◆ Text passage:

● ● ● ● ●

I am using a V100 card and my hpc_sdk version is 22.2. I compile the code with the following option: -fast -acc -Minfo=accel -gpu=cc70,nordc $(DEFS) -fPIC -Wall

Thanks for your help in advance,
Feng

Hi Feng,

Unfortunately there’s not enough information here to give a definitive answer as to why you’re getting incorrect answers. These are often caused by incorrect data synchronization, race conditions in the code, or differences in order of operations when running massively parallel.

How “wrong” are the answers? Very wrong or just slightly off?

For very wrong, try adding “-gpu=managed” so the CUDA driver will handle the data movement of allocated data. If this fixes the problem, look for missing arrays in your data region.

Since subtraction isn’t commutative and atomics don’t enforce order of operations, this could be an issue depending on the values.

Also, rounding error can differ depending on the order of operations. Hence if the answers are slightly wrong, this could be a factor. It may not be as prominent with multicore given there are far fewer threads.

For race conditions, look for cases where you’re missing the atomic or not privatizing an array.

Note that scalars are firstprivate by default (with a few exceptions) so including them in the “private” clause isn’t necessary. Normally it doesn’t hurt including them in a private clause (just save some typing and cleans up the code a bit), but if any of the values need to be initialized, then you’ll want to use “firstprivate” instead. “firstprivate” data is initialized to the value from the host, while “private” data is not.

Finally, you shouldn’t need to use “nordc” unless your putting this code into a shared object or linking with a different compiler. This wouldn’t cause the wrong answers, but inhibits the use of device function calls or using global data.

If none of these suggestions help find the issue, you’ll need to provide a reproducing example. Preferably as small, but I don’t mind looking at full applications if you’re unable to reduce the example.

Hope this helps,
Mat

Hi Mat,

Many thanks for your help!

I am compiling with “nordc” because my code is a set of libraries. and they are linked dynamically. This function “compute” is one of the hot spots.

I tried your suggestions one by one and the one works for me is to include “managed”. So it is a data movement issue.

I believe “managed” only works for the arrays that are on the heap. For the functions which I try to parallel, It only takes the dynamic arrays from its argument list and I’ve double-checked the arrays in the argument list of “compute” with “enter data copyin” and “present()”, I think they are all there and consistent. I am wondering what I have missed? or Is there a way to detect this?

Many thanks for your help in advance.
Feng

I just had a thought. Is “compute” called multiple times?

You only have three of the arrays in the exit data directive, hence the others would remain present on the device. Hence if called a second time, they wouldn’t be copied in. Assuming the values changed on the host, they would then be incorrect the second time through. To fix, you’d want to put the others within a “delete” clause so they are removed from the device.

● ● ● ● ●

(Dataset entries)
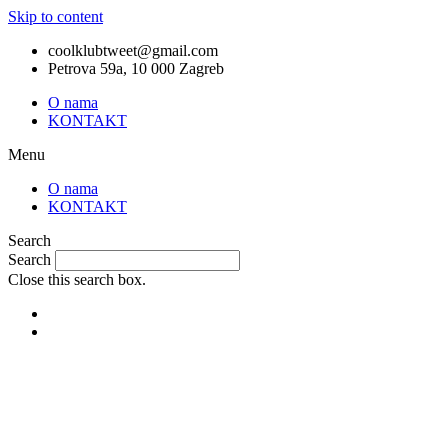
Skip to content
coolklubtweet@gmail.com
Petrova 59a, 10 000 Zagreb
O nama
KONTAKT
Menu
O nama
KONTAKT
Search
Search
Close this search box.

● ● ● ● ●

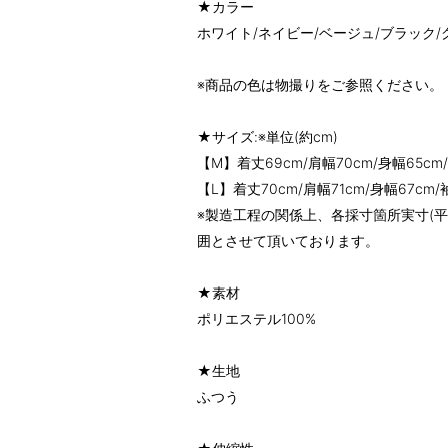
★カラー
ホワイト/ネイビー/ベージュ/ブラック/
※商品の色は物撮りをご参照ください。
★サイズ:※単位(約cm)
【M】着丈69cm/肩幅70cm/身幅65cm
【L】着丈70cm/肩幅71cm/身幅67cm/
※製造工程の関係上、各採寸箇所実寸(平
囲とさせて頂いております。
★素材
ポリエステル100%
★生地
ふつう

● ● ● ● ●

◆ What the task asks: Reproduce word for word the part of the forum thread on OpenACC data movement that opens with the words containing "You only have" and closes with "from the device.". The dataset entries have no connection to the forum thread on OpenACC data movement.

◆ Answer area:
You only have three of the arrays in the exit data directive, hence the others would remain present on the device. Hence if called a second time, they wouldn’t be copied in. Assuming the values changed on the host, they would then be incorrect the second time through. To fix, you’d want to put the others within a “delete” clause so they are removed from the device.